To: Bearded One who wrote (92893)2/3/2000 11:23:00 AM
From: Mannie  Respond to of 164684
 
One step at a time.

The acquisition costs run up the losses obviously, they will begin to taper back on those soon also.



To: Bearded One who wrote (92893)2/3/2000 12:24:00 PM
From: Wizard  Read Replies (1) | Respond to of 164684
 
Bearded One, you have to give them credit for the value of their platform. Company after company is paying AMZN to get at their valuable customer information. Even if Amazon only makes small margins on selling products, they can make good overall pretax margins just by monetizing the platform. That is exactly why AOL is so valuable. AOL makes low margins on subscription revenues but the value is enormous because of the AOL brand for co-branded merchandising. This is fundamentally what the new economy is about.

Besides, all those net losses and +$38mm in positive cash flow for the quarter.
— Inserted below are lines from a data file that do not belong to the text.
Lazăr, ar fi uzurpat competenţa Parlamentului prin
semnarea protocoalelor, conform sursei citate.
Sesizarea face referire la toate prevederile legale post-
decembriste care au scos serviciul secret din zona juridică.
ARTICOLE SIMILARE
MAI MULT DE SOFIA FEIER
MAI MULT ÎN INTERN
To: Bearded One who wrote (92893)2/3/2000 1:13:00 PM
From: Greater Fool  Respond to of 164684
 
>>accounting tricks

A couple of things:

- Did they specify whether it was operating profit from bookselling, or net profit? I could easily see operating profits.
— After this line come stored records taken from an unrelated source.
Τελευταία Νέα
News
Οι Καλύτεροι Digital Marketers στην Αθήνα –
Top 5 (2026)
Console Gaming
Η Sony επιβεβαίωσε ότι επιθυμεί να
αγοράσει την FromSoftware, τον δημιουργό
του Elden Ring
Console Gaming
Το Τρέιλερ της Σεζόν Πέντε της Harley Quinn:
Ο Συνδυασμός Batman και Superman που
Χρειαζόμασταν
- You don't even have to use accounting "tricks" to fudge the profit by line of business. For example, Jeffy boy could easily say that all the marketing costs were for getting customers to the new businesses, not bookselling. That would make it easy.



To: Bearded One who wrote (92893)2/3/2000 1:29:00 PM
From: Greater Fool  Respond to of 164684
 
From ZDnet story, pardon if it has already been posted:
"Specifically, the company has been recording its share of losses in equity partners as non-operating expenses. We would argue, however, that these are not necessarily passive investments - because many of the investments were done to acquire revenue streams, they have actually become an integral part of Amazon's operations, and we believe they should be considered by investors when evaluating the company," Farley [an analyst] said.



To: Bearded One who wrote (92893)2/3/2000 1:37:00 PM
From: spal  Respond to of 164684
 
Bearded One;

Your analysis is interesting.

I was under the impression that the books were profitable on an operational basis only, not a bottom line basis. If this is true that we are talking about operational profits then your analysis is somewhat skewed, since the losses for all of the other products will then not be as deep.



To: Bearded One who wrote (92893)2/3/2000 5:54:00 PM
From: Glenn D. Rudolph  Respond to of 164684
 
Do you really believe it? I don't. They must be using
every accounting trick in the book to make their book sales
look profitable. Either that or everything else is
absolutely disasterous.


They stated books were profitable. There is no breakdown of expenses or cost of goods sold. It was just a statement made by management with no numbers to back it up from what I can tell.